If you create your own constellation (rather fun to do), and think
of Castor and Pollux as two eyes in a face, then fourth magnitude
(3.79) Iota Geminorum would be the nose. Though occasionally
called "Propus," the name is a mis-assignment, and properly belongs
to Eta Geminorum, near the southwestern
end of the constellation. Like Pollux, the star is a helium-fusing
giant, though at class G9 just
a bit warmer than its K0 neighbor (though not by much, Iota's
temperature of 4788 Kelvin only a hair above that of Pollux). From
a distance of 126 light years, the star (decidedly single, with no
known companion) shines with the light of 52 Suns, again a bit more than Pollux's radiance.
(The star appears fainter than Pollux only because it is nearly
four times farther away.) Luminosity and temperature then give us
a radius of 11 times solar, befitting a quiet giant with a mass of
about double that of the Sun.

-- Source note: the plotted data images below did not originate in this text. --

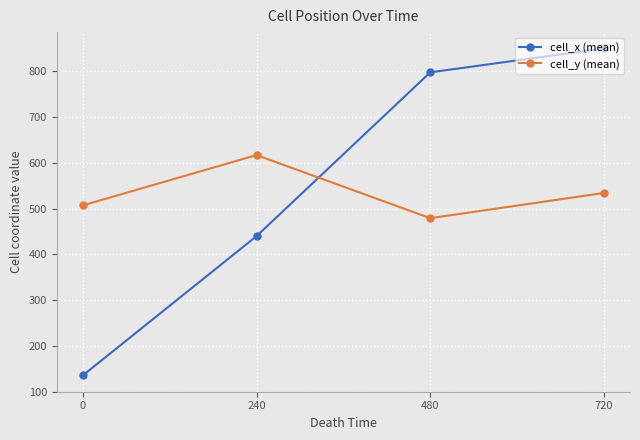

What is the sum of the cell_x (mean) values at 240 and 480?

1237.8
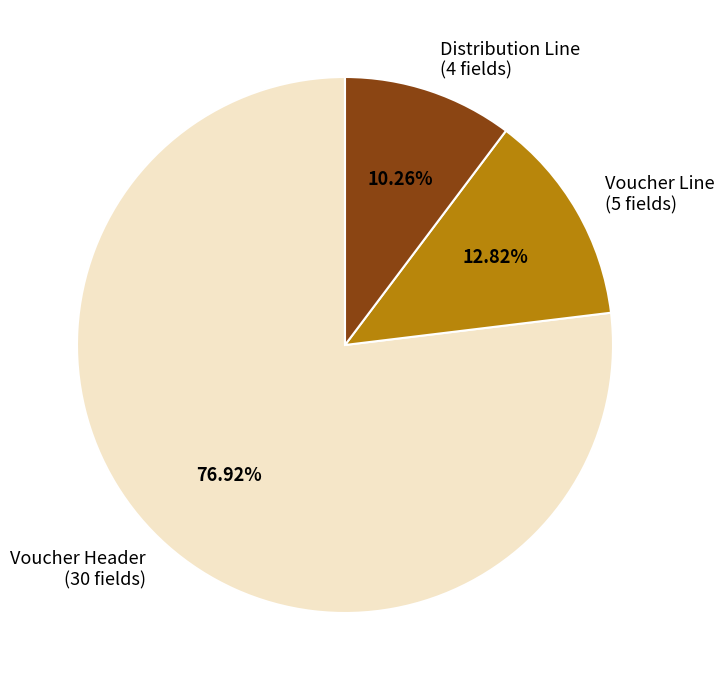

To the nearest percent, what percentage of the pie is Distribution Line?

10%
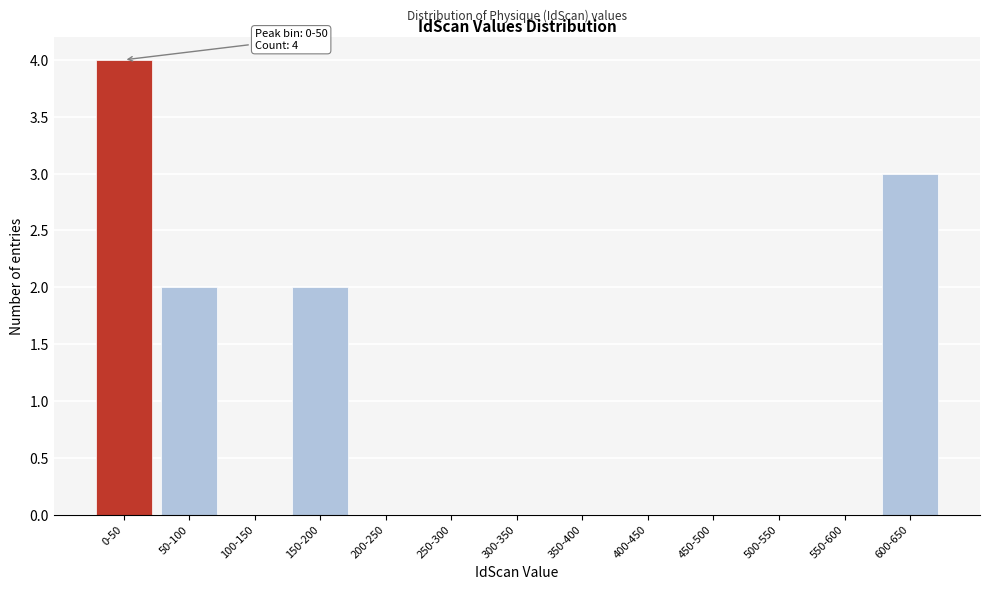

Reading left to right, list all the values displayed in this chart.

0-50=4	50-100=2	100-150=0	150-200=2	200-250=0	250-300=0	300-350=0	350-400=0	400-450=0	450-500=0	500-550=0	550-600=0	600-650=3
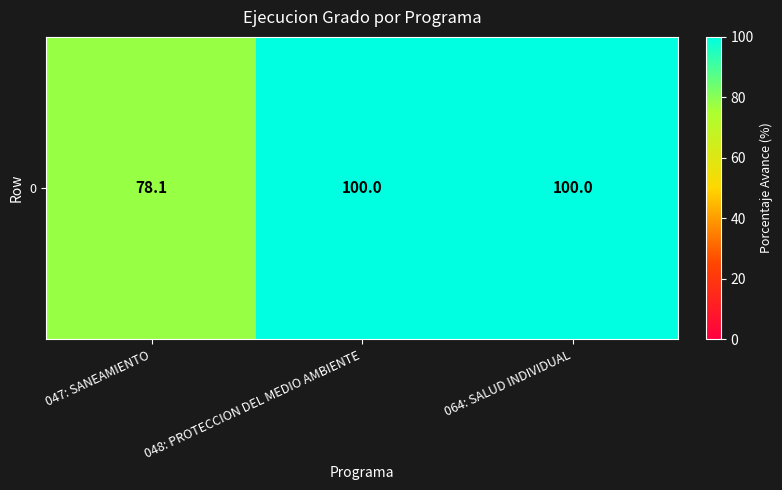

What is the ratio of the value at 048: PROTECCION DEL MEDIO AMBIENTE to the value at 047: SANEAMIENTO?

1.3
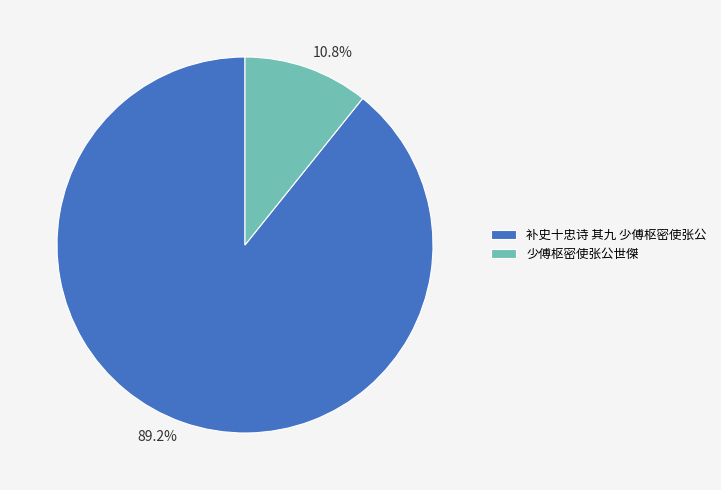

What percentage is the 少傅枢密使张公世傑 slice, to the nearest percent?

11%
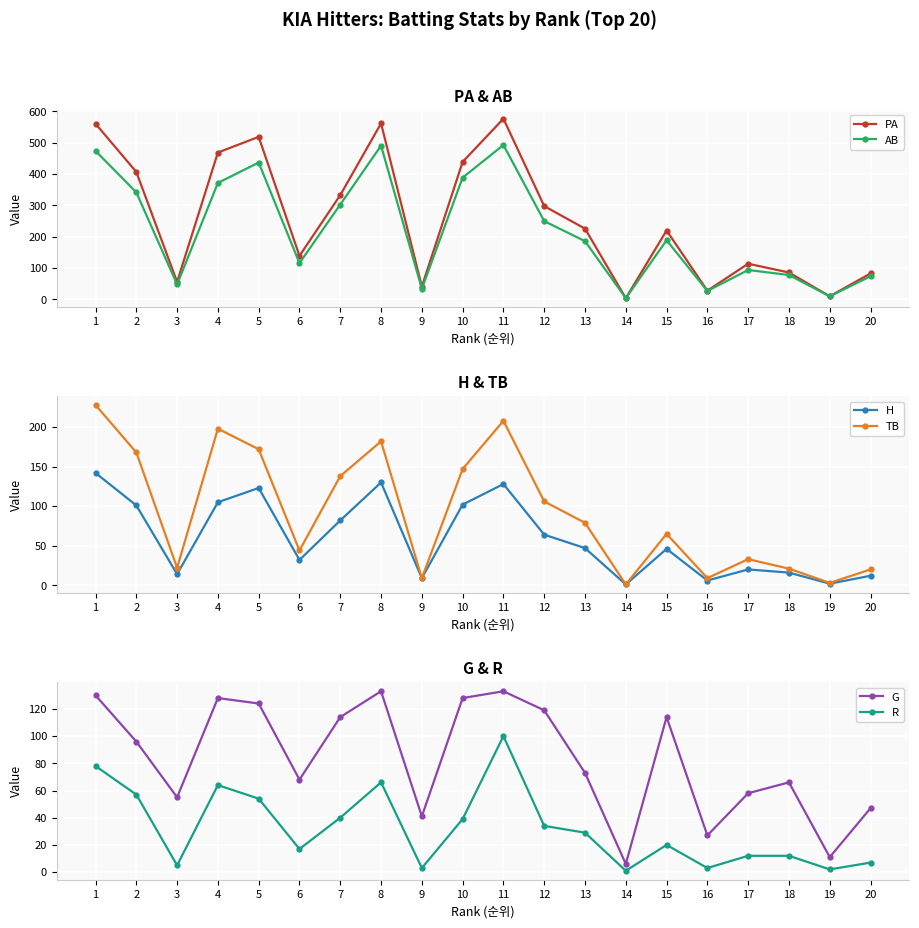

At which label does AB reach its minimum?

14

A very slow projected rotation speed
(again befitting a giant star) of just 1.5 kilometers per second
(just a bit less than that of the Sun) gives a rotation period of
under 200 days, the limit imposed by our not knowing the axial
tilt. Now 1.4 billion years old, the star began life as much
hotter class A2 dwarf, then gave up its core hydrogen fusion some
250 million years ago when it swelled to become a giant and fired
up its internal helium to fuse to carbon and oxygen. When after a
similar time span the core helium is gone, Iota Gem will swell
further as it brightens to nearly 1000 solar luminosities, begins
to pulsate like Mira, brightens even more
into the thousands of Suns, then sloughs off its outer envelope to
become a common white
dwarf with a mass of about a third of that with which it began.
In the transition to white-dwarf-hood, it may give a fine but brief
show as the central star of a luminous "planetary
nebula" (in which the old core lights up its fleeing outer
shell, the term having nothing to do with planets). To give a
sense of the majesty of giant stars such as this one, were you on
an orbiting planet (for which there is no
evidence), the Sun would be lost as an eighth magnitude dot amidst
the Milky Way to the northeast of the Little Milk Dipper of Sagittarius.